Cecil, 13 years old, has sparked a massive reaction on Change.org, which has received at least half a dozen petitions on Wednesday from appealing for Palmer’s extradition to pleading with Obama to create laws to protect big game animals from being hunted.
The protest was organised by two women from Minneapolis Animal Rights Coalition to raise awareness about animal cruelty, but the Twitter movement has allowed for the global opinions, mainly of disgust, to be voiced.
Two Zimbabweans have been granted bail following Cecil’s killing, but Palmer who shot the arrow does not currently face any charges and has gone into hiding.

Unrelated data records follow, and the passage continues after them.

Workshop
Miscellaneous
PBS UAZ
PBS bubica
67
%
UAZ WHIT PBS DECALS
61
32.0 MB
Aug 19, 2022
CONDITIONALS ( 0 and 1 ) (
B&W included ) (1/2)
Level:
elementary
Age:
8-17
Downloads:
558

Palmer’s well-documented love of hunting is evident with his photographs where he is proudly posing next to animals such as elephants, a polar bear, a rhino, a leopard, and another lion to name a few, and has told The New York Times that he began shooting at the young age of five.

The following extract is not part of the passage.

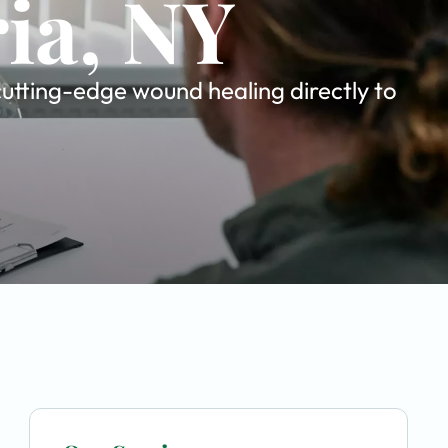
ria, NY
utting-edge wound healing directly to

Palmer has stated that he “deeply regrets” killing Cecil and reassures that “to my knowledge everything about this trip was legal and properly handled and conducted”, promising that he “had no idea that the lion I took was a known, local favourite, was collared and part of a study until the end of the hunt.”

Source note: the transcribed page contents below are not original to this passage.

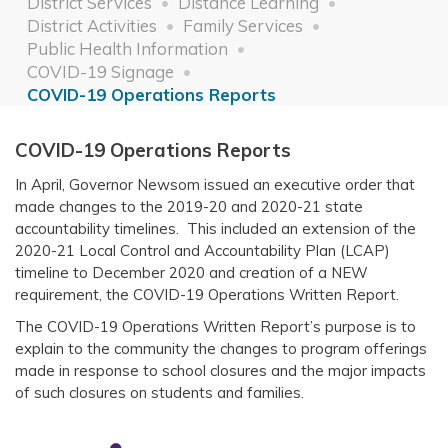
District Services
Distance Learning
District Activities
Family Services
Public Health Information
COVID-19 Signage
COVID-19 Operations Reports
COVID-19 Operations Reports
In April, Governor Newsom issued an executive order that
made changes to the 2019-20 and 2020-21 state
accountability timelines. This included an extension of the
2020-21 Local Control and Accountability Plan (LCAP)
timeline to December 2020 and creation of a NEW
requirement, the COVID-19 Operations Written Report.
The COVID-19 Operations Written Report’s purpose is to
explain to the community the changes to program offerings
made in response to school closures and the major impacts
of such closures on students and families.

On the other hand, Nugent, a hunter and gun activist, defends Palmer’s actions, openly calling people who are upset over its death “stupid” and believes that killing big game, such as Cecil, is “essential” to control the environment and avoid it being overpopulated with deadly creatures.
Legal experts believe it to be unlikely that Palmer will be brought before a judge in Zimbabwe.
Although poaching is a serious crime in Africa, it is a less serious issue in the US.